12. Recommended file structure

src/
 β”œβ”€ core/
 β”‚    β”œβ”€ executor.ts            # Pure AST executor
 β”‚    β”œβ”€ parser.ts
 β”‚    └─ executionContext.ts
 β”œβ”€ step/
 β”‚    β”œβ”€ stepTypes.ts           # StepNode types
 β”‚    β”œβ”€ stepParser.ts          # Step grammar parsing
 β”‚    β”œβ”€ stepResolver.ts        # ID/path/order generation
 β”‚    β”œβ”€ stepController.ts      # Jump, retry, error policy handling
 β”‚    └─ stepEvents.ts          # Event emitter (onStepStart, etc.)
 └─ modules/                    # Action Modules

Role summary

FileRole
stepParser.tsParse step syntax β†’ build StepNodes
stepResolver.tsCreate ID tables, paths, orders
stepController.tsHandle jump/retry/error policies
stepEvents.tsDispatch events back to the executor
executor.tsRun the AST only (no step logic)
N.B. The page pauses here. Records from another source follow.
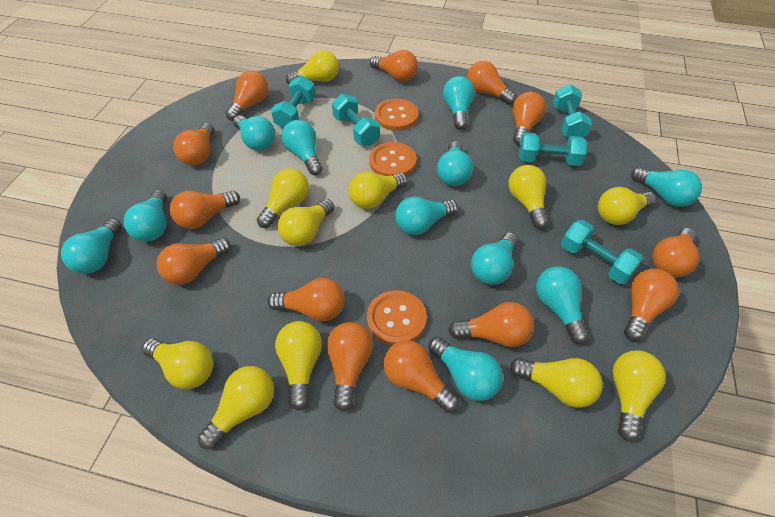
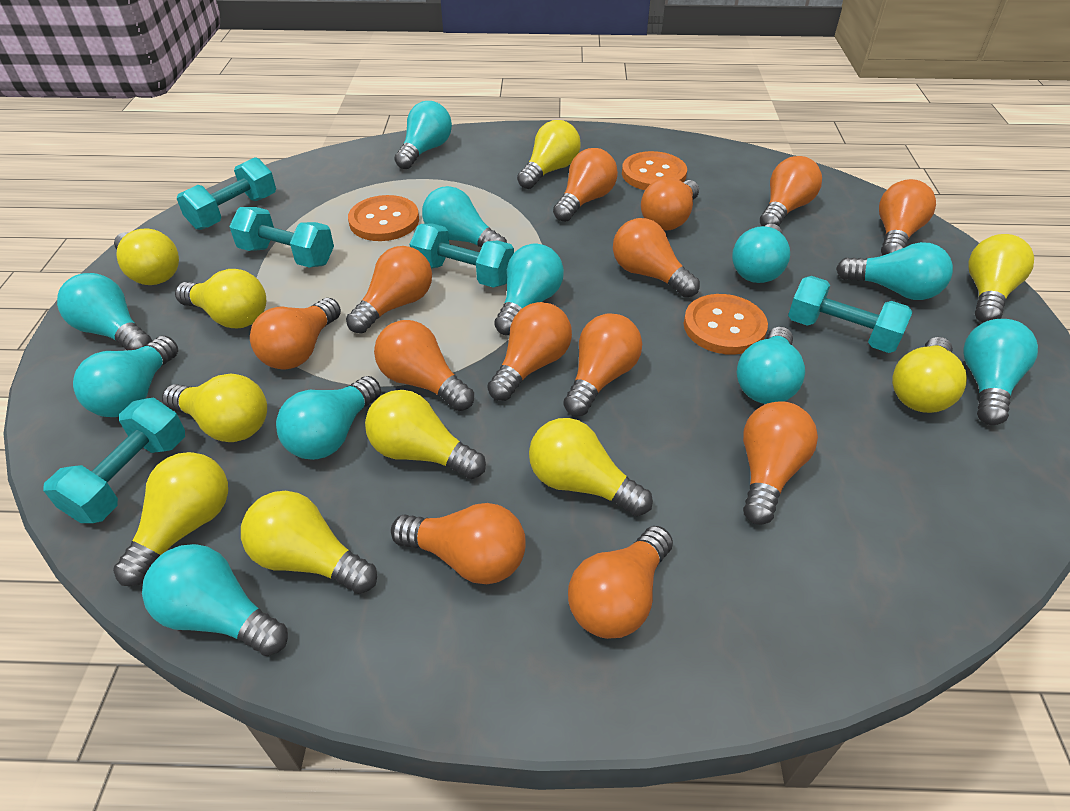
yellow light bulb: 11 -> 10

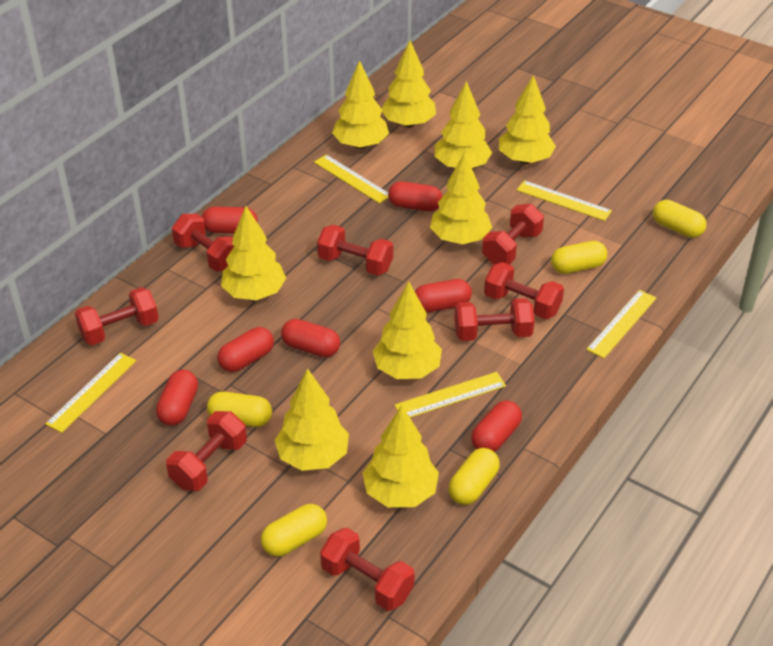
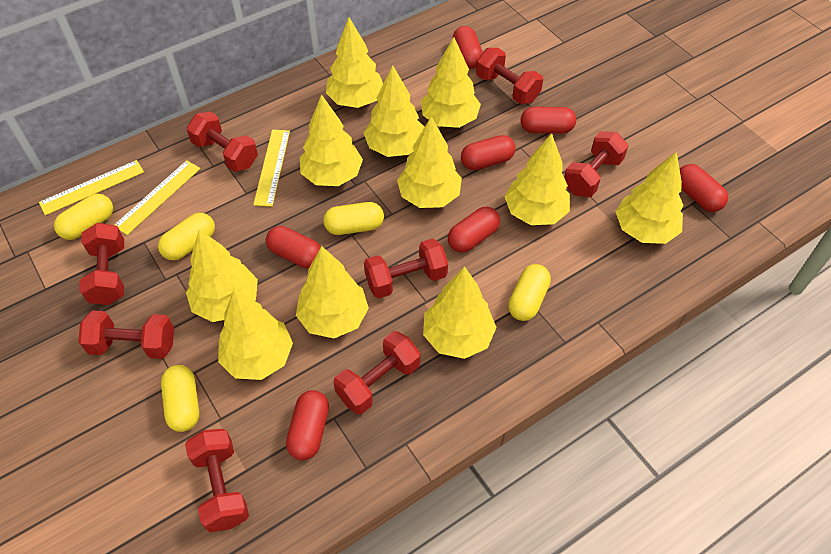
yellow ruler: 5 -> 3
yellow tree: 9 -> 11

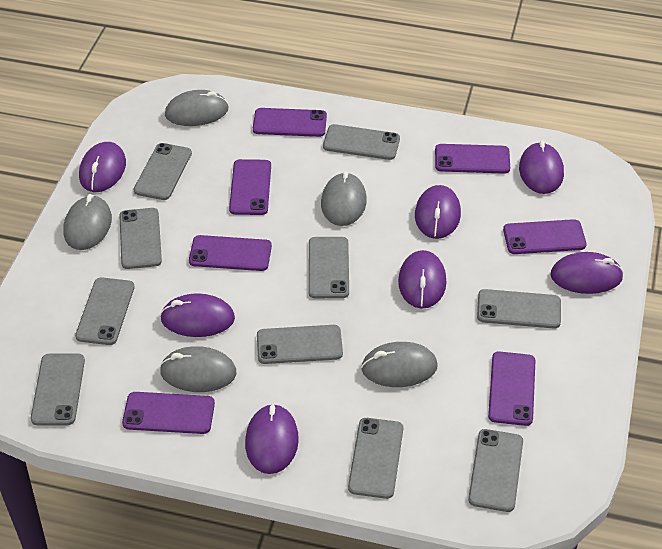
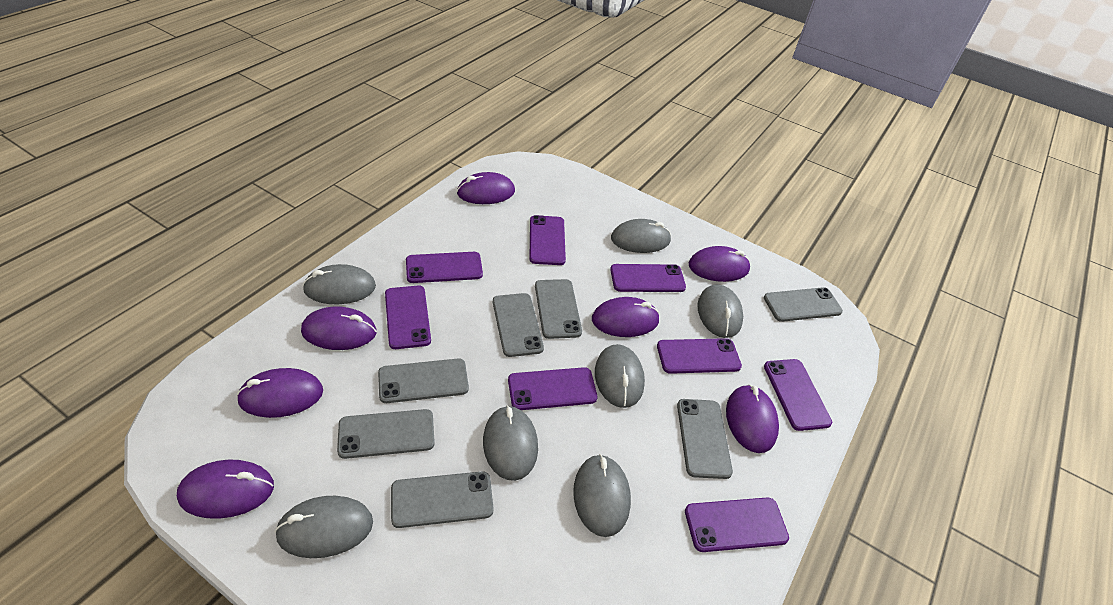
grey mouse: 5 -> 7
grey phone: 10 -> 7
purple phone: 7 -> 8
This architecture remains the cleanest and most extensible.


13. Feature summary

FeatureDescriptionStatus
Step grammarStructured execution unitsβœ”
Sub-stepsHierarchical tree supportβœ”
Step outputReturn step resultsOptional
Step typetask/group/loop tagsOptional
Step error policyFailure handlingβœ” (required)
JumpStep-to-step controlβœ”
Step eventsUI/log integrationβœ”
Step pathTree rendering/loggingβœ”
Separate step architectureMaintainability/extensibilityβœ”

14. Conclusion

This step system delivers
workflow-engine flexibility,
AI-friendly generation,
intuitive UI integration,
and upgrades QPlan from a β€œlanguage” into a full workflow execution engine.

  • Clear grammar structure
  • Step model built on AST trees
  • Modular jump/flow control
  • Simplified executor
  • Optimized UI/AI integration

This document stands as the QPlan Step System v2 β€” Final Specification.